Step 2: Request additional IPs

Depending on the number of VMs and services you plan to deploy, calculate the required IP addresses. If you’re running out of available IPs, you may need to request additional IPs.
1

Submit IP request

Go to Networking > IP Addresses on the Latitude.sh dashboard to request additional IPs:
  • Select the required number of IPs. Request at least 1 /29 block for both cluster and VM, or 2 /29 blocks to separate traffic between them.
  • Provide a justification for the request (e.g., setting up a Harvester-based private cloud)
2

Assign IPs to Virtual Machines

Once you’ve received additional IP addresses, assign them to your VMs in Harvester.

Step 3: Boot the server

In the Latitude.sh dashboard, click Reinstall from the server Actions menu, choose Custom image (iPXE) as the OS, and paste your modified boot.ipxe script with the URL of your customized Harvester configuration file. This will automatically install Harvester on the server and configure it as the management node for your cluster.

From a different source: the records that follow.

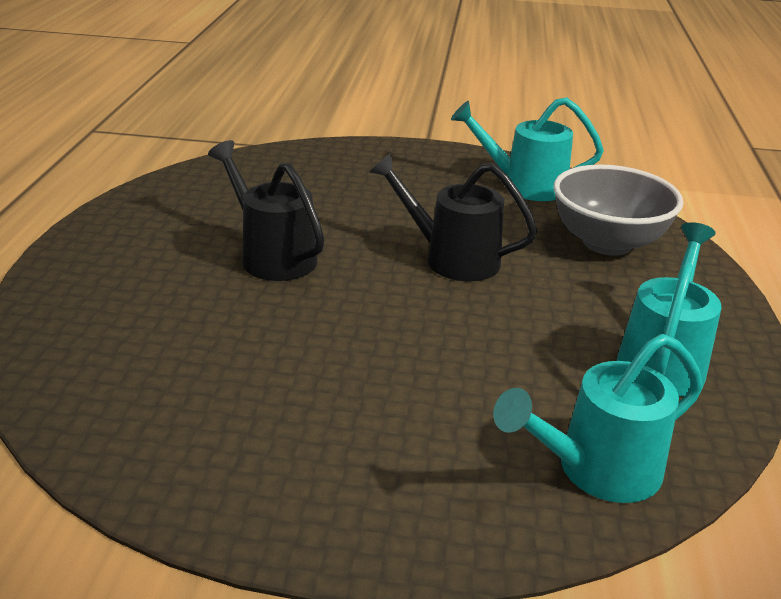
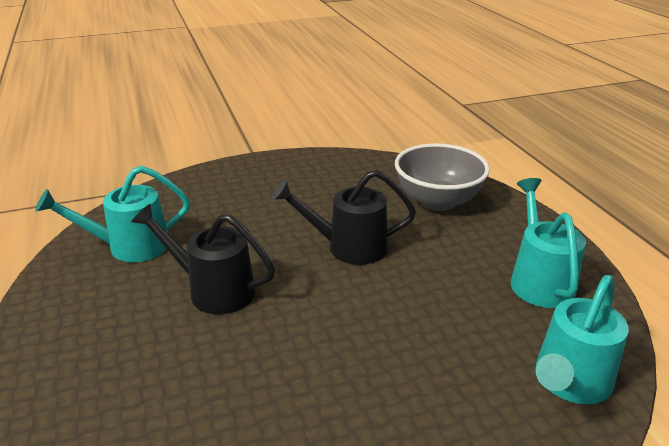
camera: 25 degrees left, 0 degrees up
(524, 186) = (351, 172): turquoise watering can -> turquoise watering can (129, 247)

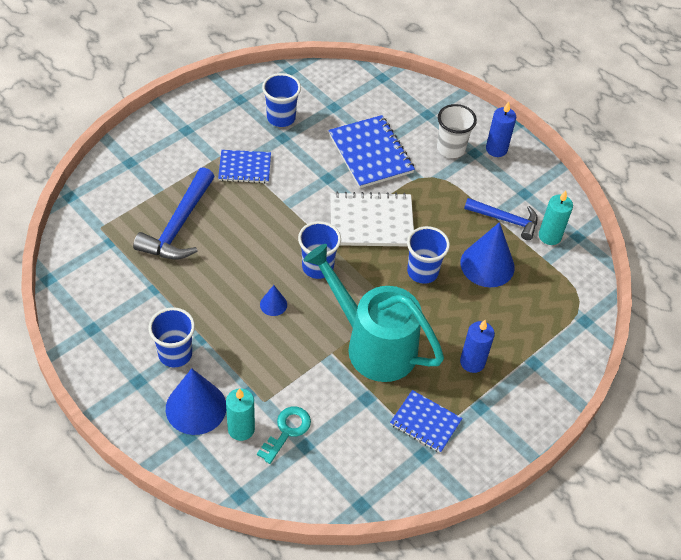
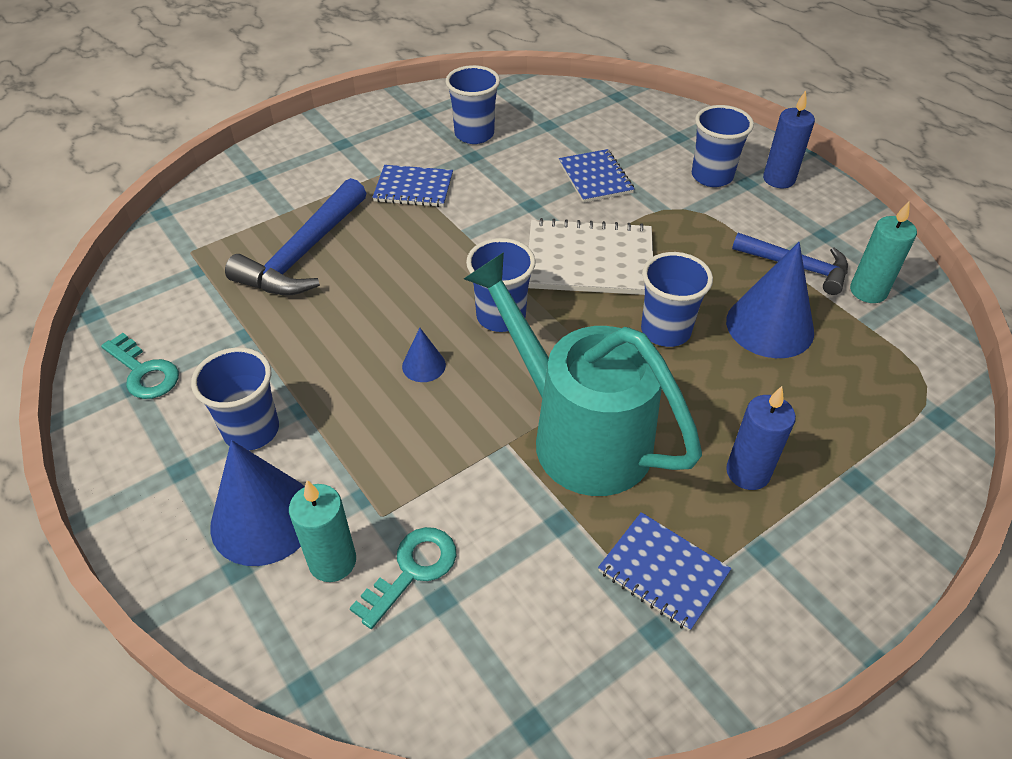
camera: 10 degrees right, 5 degrees down
(96, 319) = (144, 372): none -> turquoise key
(371, 153) = (595, 178): blue notebook -> blue notebook, size x0.63
(451, 148) = (712, 176): white cup -> blue cup

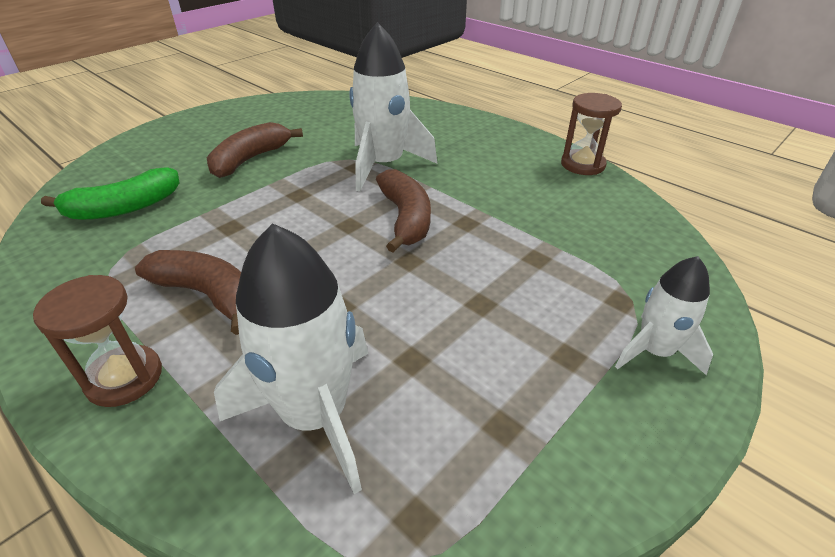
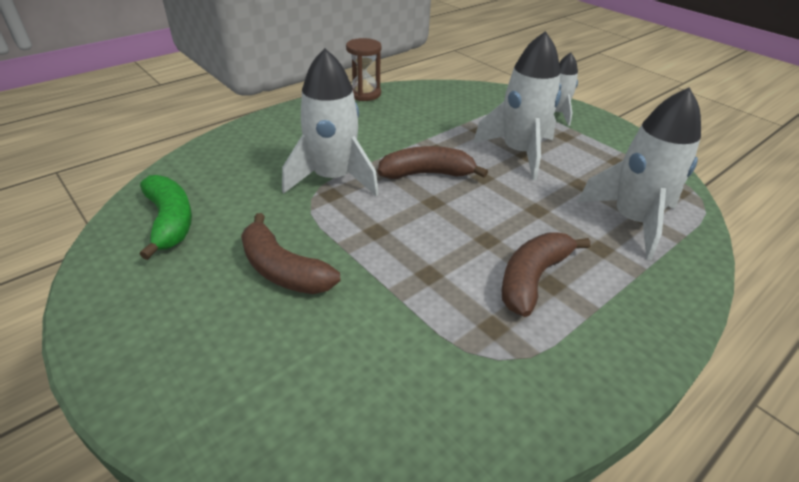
camera: 85 degrees left, 0 degrees up
(124, 208) = (375, 375): green banana -> green banana (170, 221)
(124, 378) = (633, 314): brown hourglass -> none
(486, 297) = (519, 153): none -> white rocket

Harvester iPXE installation For additional nodes, boot each node using the corresponding iPXE script and the HARVESTER-ADD-NODE-TO-CLUSTER.yaml configuration to join the existing cluster.

All set!

With your Harvester cluster deployed, you now have full control over your cloud-native workloads and the flexibility to scale as your needs evolve. This setup ensures high-performance virtualization while maintaining the manageability of cloud environments.